Dann spürt man, dass man wieder Teil des Ganzen ist – des Kosmos – und gleichzeitig auch mehr bei sich selbst ankommt. In unserer heutigen Welt wird das nämlich immer schwerer. Wir sind permanent übersättigt von Reizen, von Filtern, von dem Druck, ständig etwas darstellen zu müssen. Im Wald fällt all das weg. Da geht es nicht ums Judgen, da geht es nicht ums Perfekte – man darf einfach so sein, wie man ist. Und genau das ist für mich Into the Woods: Freude empfinden, staunen wie ein Kind und vielleicht auch mal heimlich einen Baum umarmen.

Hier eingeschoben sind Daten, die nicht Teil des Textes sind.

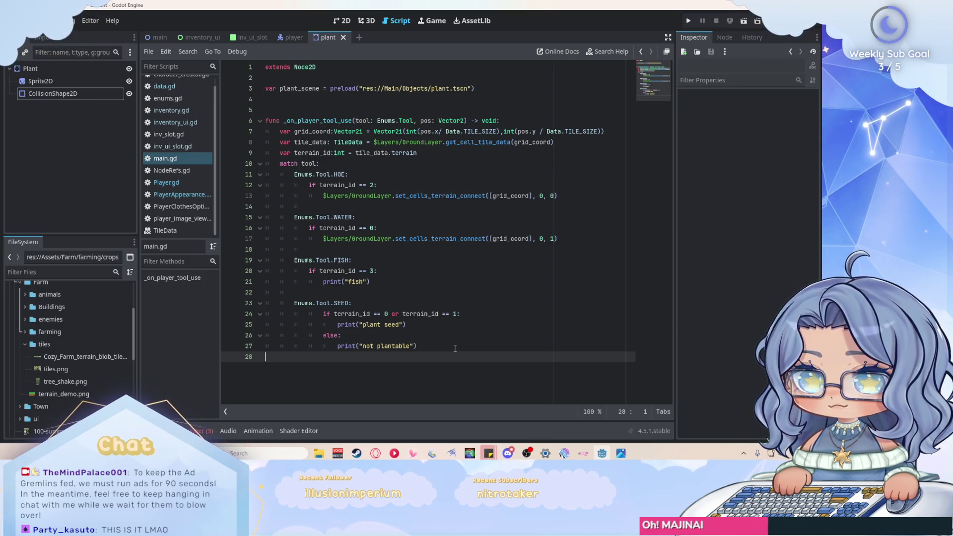
{"action": "mouse_move", "coordinate": [454, 348]}
{"action": "left_mouse_down"}
{"action": "mouse_move", "coordinate": [343, 346]}
{"action": "mouse_move", "coordinate": [340, 324]}
{"action": "left_mouse_up"}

Wie verdienst Du Dein Geld?
Ich habe verschiedene Standbeine. Zum einen gebe ich Workshops, außerdem verkaufe ich meine Kunst und mein Merch – also vor allem Kleidung. Dazu bin ich als Speaker unterwegs, trete in Museen auf und gestalte Veranstaltungen. Ich arbeite auch als Kursleiter für Waldbaden. All diese Säulen zusammen machen am Ende mein Einkommen aus. Zusätzlich baue ich meinen YouTube-Kanal weiter auf. Da kommt schon ein bisschen Geld rein, aber es ist noch nicht die große Einnahmequelle – das soll sich in Zukunft aber ändern.
Was macht Dich glücklich?
Glücklich machen mich vor allem Wald und Bäume – und die Ruhe, die ich dort finde. Für mich sein zu können. Zeit mit meinen liebsten Freunden und meiner Frau zu verbringen. Nicht ständig getrieben oder gestresst zu sein, niemandem gerecht werden zu müssen, sondern einfach nur sein zu dürfen. Genau das macht mich glücklich.
Wie sieht ein typischer Tag im Leben von Moritz Schmid aus?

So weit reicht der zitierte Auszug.